Directions
To Make the Chicken
- Wash chicken, drain well, stuff ginger and scallion into the chicken’s cavity. Rub 2 tsp salt all over the chicken.
- In a large stockpot that can fit a whole chicken, add water enough to cover the whole chicken together with pandan leaves and salt. Bring water to a rolling boil.
- Submerge the whole chicken, breast side down. Bring to a full boil and then lower the heat to a gentle simmer, lid on, for 10 mins only.
- After 10 minutes, turn the heat off, and let the chicken remain in the pot of water for 40 minutes, lid remains on.
- After 40 minutes, remove the chicken and place gently into a bowl of water with ice for 10 mins. Retain the chicken stock.
- Drain the chicken, discard ginger and scallion from the cavity and set it aside to cool before chopping it neatly into desired serving size.
To Make the Rice
- Heat oil in wok, fry chopped shallots and garlic until fragrant and golden in colour. Add rice and stir well. Transfer the rice mixture to rice cooker.
- Add in chicken broth stock, pandan leaves and salt into the rice mixture.
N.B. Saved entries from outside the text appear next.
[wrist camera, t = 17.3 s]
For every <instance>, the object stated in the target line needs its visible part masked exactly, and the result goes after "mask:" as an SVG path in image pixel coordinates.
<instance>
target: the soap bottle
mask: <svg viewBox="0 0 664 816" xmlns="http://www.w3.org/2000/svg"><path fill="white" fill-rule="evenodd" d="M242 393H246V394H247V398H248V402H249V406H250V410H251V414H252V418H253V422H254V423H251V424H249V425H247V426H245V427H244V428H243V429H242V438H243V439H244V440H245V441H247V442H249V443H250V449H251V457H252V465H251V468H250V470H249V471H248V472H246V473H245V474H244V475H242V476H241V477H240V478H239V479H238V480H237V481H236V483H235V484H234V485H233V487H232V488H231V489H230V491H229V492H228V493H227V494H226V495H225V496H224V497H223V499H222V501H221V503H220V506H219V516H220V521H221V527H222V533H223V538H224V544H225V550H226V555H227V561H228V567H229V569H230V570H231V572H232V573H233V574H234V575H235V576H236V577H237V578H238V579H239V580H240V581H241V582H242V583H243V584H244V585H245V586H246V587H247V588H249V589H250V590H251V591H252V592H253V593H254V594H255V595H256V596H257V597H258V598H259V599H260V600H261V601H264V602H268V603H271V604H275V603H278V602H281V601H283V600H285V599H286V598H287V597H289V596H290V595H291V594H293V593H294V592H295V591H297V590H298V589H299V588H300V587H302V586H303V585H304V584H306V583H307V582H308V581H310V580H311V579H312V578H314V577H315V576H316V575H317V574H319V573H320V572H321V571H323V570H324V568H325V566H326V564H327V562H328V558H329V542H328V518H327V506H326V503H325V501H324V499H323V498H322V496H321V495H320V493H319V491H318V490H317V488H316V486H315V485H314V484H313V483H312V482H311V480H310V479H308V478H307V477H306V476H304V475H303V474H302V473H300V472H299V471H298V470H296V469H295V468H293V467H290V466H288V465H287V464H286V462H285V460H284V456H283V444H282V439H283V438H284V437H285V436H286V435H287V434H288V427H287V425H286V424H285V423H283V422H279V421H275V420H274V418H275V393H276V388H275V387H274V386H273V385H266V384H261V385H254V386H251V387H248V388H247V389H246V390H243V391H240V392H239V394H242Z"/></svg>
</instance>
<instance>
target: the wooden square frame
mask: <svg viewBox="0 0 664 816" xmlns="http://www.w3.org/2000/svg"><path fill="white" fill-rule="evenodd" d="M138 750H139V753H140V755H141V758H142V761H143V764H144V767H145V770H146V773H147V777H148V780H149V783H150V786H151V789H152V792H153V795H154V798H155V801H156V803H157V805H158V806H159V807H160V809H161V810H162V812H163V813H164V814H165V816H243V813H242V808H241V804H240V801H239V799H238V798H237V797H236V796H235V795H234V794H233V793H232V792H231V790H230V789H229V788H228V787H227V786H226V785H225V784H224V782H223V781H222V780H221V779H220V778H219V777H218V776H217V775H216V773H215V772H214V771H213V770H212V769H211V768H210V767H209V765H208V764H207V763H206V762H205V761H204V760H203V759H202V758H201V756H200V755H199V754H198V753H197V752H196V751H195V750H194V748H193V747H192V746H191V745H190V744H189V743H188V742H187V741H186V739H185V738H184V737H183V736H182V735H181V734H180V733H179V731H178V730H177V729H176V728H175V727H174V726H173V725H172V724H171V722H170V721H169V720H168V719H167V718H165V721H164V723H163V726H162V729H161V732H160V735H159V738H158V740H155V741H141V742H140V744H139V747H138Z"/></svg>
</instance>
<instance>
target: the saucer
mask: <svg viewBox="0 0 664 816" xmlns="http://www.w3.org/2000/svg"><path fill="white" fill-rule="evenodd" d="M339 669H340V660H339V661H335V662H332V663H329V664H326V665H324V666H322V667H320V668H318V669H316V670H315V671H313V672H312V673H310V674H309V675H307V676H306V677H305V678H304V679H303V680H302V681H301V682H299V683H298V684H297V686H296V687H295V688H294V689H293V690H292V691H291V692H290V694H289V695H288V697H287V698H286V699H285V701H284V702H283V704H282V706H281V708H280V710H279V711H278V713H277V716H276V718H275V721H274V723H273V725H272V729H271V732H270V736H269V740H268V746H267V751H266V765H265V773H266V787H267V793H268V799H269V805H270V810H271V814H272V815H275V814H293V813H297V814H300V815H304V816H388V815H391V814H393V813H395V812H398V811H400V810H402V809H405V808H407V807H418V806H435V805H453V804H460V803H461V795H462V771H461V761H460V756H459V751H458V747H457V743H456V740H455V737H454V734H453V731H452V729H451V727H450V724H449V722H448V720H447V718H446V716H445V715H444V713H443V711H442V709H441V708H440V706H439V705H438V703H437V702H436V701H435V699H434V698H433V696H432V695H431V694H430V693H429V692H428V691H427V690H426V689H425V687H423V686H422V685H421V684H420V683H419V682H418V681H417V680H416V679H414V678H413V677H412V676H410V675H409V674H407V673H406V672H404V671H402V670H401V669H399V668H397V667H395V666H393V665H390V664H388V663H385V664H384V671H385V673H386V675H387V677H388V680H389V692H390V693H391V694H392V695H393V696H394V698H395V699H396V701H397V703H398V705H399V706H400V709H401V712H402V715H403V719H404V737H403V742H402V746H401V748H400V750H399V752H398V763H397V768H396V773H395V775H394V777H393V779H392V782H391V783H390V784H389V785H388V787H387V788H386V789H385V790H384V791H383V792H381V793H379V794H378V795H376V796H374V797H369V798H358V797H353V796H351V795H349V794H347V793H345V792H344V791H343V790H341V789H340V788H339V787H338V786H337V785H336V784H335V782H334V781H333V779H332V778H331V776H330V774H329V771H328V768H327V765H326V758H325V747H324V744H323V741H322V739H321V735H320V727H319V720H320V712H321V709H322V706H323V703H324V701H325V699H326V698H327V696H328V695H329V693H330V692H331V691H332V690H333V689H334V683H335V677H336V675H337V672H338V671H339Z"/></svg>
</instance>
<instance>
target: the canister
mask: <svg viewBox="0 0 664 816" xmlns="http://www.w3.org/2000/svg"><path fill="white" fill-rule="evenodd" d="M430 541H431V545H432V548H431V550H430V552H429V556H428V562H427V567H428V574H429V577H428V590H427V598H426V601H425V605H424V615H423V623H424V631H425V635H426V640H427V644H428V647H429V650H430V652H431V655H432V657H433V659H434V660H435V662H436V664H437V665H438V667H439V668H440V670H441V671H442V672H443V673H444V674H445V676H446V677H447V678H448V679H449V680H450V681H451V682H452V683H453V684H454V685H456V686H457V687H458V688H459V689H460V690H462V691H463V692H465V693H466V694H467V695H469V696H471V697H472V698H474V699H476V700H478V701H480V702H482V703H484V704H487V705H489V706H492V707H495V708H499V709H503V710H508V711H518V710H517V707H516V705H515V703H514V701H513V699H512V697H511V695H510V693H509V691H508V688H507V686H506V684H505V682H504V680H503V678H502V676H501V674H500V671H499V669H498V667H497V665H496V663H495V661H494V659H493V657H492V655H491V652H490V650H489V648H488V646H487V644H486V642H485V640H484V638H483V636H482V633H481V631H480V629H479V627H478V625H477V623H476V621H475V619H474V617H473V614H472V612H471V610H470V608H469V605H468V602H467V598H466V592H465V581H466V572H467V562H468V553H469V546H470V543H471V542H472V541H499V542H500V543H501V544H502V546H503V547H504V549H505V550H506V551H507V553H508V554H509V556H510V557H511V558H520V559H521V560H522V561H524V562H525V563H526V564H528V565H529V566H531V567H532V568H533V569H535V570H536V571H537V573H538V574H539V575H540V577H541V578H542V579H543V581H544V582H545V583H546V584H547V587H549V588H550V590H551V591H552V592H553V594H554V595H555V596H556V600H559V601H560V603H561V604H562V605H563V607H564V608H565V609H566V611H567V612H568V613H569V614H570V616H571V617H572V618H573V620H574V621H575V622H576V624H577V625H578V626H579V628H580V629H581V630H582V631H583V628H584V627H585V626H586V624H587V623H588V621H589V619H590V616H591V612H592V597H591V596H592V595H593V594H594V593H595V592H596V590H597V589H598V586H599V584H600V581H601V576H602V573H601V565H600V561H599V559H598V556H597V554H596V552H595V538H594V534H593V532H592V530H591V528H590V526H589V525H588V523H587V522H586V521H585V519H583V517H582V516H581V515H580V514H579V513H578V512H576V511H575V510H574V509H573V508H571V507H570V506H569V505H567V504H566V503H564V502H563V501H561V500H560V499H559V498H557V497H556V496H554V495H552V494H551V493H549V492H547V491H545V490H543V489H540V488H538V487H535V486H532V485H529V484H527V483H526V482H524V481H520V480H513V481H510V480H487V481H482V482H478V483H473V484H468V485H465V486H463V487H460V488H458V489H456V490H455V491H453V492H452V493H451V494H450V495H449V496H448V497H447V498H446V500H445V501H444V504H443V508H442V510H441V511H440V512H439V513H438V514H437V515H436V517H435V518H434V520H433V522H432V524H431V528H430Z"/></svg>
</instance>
Mix well and press ”cook”. When the rice is cooked, fluff with a ladle.
To Serve
- Line a serving plate with cucumber slices.
- Arrange chicken pieces on top, pour in the prepared sauce and garnish with coriander leaves.
- Serve with chicken rice, side soup* and chicken rice chilli sauce.
- Your Hainanese chicken rice is ready!
*Tips
- Any left over chicken broth can be served as side soup, garnish with chopped spring onions or coriander.